* **Task prompt**: In the listing that follows, the range to quote begins at the line that has "right knee: (260, 208, 13)" and ends after the line that has "left ankle: (526, 286, 8)"; quote it verbatim and add nothing.

++++++++

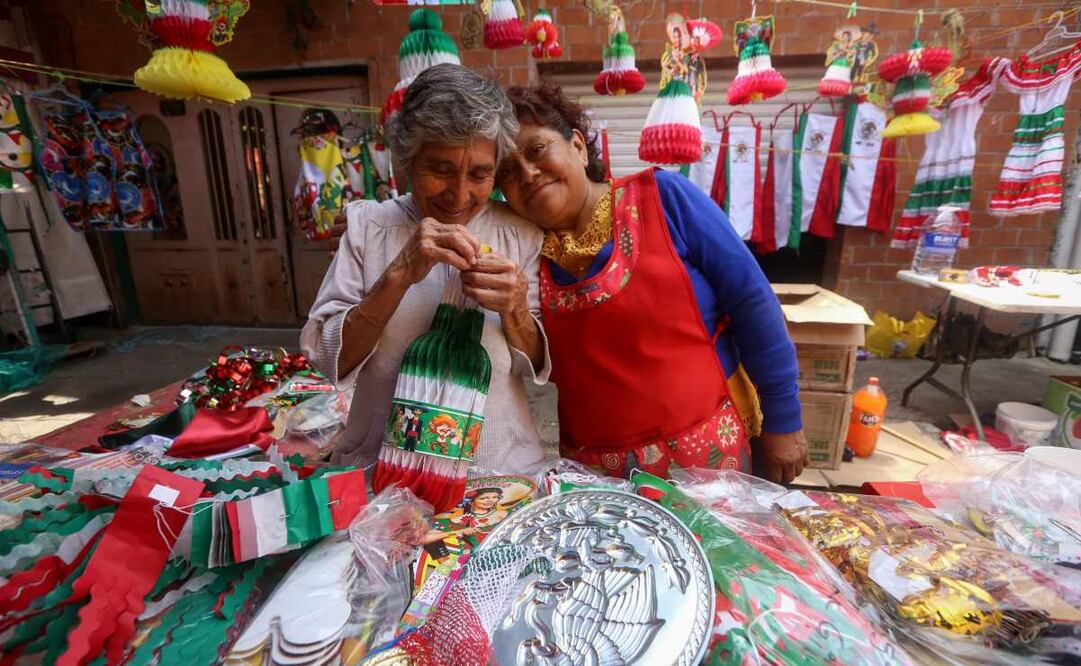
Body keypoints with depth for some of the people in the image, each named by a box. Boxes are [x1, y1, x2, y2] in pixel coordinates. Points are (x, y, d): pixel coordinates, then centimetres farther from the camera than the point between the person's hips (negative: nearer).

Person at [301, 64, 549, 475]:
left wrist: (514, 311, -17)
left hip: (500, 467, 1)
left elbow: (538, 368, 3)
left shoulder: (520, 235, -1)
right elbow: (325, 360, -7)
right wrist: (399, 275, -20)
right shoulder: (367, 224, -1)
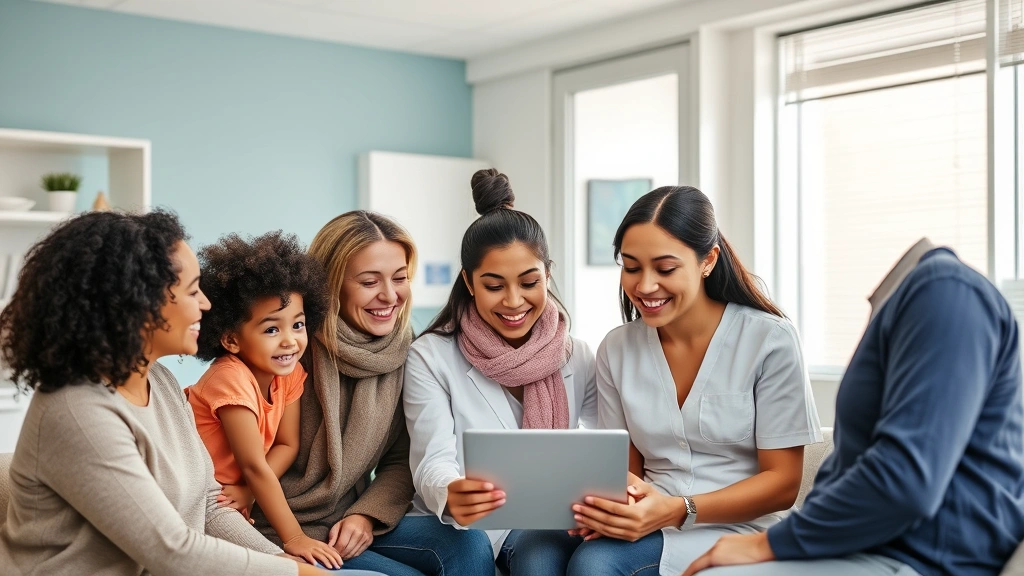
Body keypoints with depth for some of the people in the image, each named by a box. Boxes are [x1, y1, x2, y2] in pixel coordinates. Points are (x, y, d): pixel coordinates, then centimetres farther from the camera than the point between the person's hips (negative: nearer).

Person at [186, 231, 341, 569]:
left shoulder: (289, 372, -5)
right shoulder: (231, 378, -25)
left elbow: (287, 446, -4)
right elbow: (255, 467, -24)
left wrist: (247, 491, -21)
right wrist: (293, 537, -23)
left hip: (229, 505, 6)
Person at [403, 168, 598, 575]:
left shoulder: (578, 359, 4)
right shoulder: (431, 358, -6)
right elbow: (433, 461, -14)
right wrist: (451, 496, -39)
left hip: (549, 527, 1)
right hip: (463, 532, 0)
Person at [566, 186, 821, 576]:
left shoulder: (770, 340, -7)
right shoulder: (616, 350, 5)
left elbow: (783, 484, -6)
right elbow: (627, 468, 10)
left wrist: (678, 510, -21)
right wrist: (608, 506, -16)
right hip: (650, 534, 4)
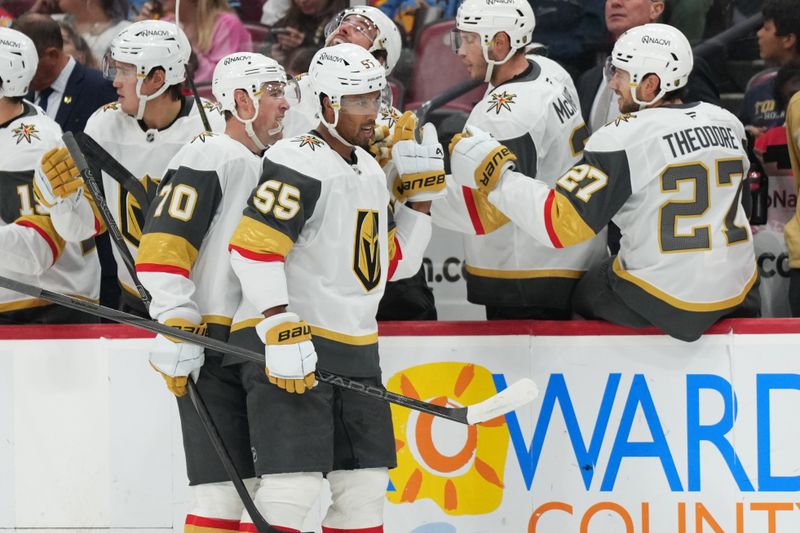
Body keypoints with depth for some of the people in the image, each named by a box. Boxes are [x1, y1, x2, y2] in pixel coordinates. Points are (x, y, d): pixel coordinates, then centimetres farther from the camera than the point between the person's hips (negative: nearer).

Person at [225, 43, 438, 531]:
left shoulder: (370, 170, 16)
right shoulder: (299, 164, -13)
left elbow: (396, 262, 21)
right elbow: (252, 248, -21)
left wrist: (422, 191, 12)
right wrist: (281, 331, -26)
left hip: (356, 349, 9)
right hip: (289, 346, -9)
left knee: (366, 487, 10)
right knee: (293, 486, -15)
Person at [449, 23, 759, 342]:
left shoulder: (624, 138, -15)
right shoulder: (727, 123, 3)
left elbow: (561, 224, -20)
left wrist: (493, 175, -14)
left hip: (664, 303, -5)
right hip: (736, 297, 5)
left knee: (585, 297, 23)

++++++++

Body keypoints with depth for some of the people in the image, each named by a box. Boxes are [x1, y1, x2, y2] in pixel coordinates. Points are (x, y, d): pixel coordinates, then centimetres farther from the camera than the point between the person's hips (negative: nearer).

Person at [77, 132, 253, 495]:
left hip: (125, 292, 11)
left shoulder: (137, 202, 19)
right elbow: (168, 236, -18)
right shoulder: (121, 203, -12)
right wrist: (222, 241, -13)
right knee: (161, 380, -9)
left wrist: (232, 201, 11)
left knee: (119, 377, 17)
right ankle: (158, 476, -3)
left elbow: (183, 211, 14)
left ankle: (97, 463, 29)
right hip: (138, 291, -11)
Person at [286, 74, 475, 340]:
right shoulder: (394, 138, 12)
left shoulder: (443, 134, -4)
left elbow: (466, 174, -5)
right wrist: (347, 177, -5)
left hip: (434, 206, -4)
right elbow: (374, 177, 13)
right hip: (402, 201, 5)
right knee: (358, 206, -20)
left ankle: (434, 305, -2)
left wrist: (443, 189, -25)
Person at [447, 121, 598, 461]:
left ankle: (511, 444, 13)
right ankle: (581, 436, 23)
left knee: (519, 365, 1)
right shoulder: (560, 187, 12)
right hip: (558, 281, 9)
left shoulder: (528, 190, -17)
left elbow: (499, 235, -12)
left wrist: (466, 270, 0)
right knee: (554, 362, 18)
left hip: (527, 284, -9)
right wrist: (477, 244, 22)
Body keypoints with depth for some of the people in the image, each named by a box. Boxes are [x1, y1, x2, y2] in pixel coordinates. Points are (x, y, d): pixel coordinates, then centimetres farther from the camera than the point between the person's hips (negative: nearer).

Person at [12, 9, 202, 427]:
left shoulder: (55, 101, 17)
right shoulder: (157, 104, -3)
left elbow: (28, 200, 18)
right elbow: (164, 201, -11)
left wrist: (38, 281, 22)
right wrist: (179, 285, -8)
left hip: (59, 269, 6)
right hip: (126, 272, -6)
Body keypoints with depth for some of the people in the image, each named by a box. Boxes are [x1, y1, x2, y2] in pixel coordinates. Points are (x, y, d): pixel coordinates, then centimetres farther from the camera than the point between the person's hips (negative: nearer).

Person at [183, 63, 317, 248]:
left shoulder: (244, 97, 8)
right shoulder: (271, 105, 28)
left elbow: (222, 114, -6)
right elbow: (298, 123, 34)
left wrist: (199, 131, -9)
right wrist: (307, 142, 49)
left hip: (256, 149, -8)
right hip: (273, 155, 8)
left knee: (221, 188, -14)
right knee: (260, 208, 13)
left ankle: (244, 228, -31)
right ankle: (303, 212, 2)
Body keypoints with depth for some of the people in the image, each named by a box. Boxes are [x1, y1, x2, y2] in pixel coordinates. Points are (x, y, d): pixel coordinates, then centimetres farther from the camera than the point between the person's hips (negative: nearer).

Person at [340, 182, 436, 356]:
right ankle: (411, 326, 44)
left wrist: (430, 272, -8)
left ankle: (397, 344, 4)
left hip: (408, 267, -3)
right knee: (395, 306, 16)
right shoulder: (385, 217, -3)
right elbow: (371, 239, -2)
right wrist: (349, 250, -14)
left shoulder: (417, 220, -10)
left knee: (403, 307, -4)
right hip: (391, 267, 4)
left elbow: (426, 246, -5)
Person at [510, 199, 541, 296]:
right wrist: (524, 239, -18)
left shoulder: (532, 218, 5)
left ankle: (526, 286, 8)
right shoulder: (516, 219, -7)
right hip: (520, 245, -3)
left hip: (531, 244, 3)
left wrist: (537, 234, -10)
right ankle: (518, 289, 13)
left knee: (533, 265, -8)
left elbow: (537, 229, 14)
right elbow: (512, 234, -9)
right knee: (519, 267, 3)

++++++++

* **Written response**:
right knee: (260, 208, 13)
left ankle: (244, 228, -31)
right ankle: (303, 212, 2)
Body keypoints with depth for some of the people in the image, each named by a box. Boxes are [x1, y1, x2, y2] in pixel coordinates. Points are (x, y, d): pixel coordinates, then centimetres farther from the camera than the point between the person's hips (negative: nearer).

Person at [340, 182, 436, 356]:
right ankle: (411, 326, 44)
left wrist: (430, 272, -8)
left ankle: (397, 344, 4)
left hip: (408, 267, -3)
right knee: (395, 306, 16)
right shoulder: (385, 217, -3)
right elbow: (371, 239, -2)
right wrist: (349, 250, -14)
left shoulder: (417, 220, -10)
left knee: (403, 307, -4)
right hip: (391, 267, 4)
left elbow: (426, 246, -5)
Person at [510, 199, 541, 296]:
right wrist: (524, 239, -18)
left shoulder: (532, 218, 5)
left ankle: (526, 286, 8)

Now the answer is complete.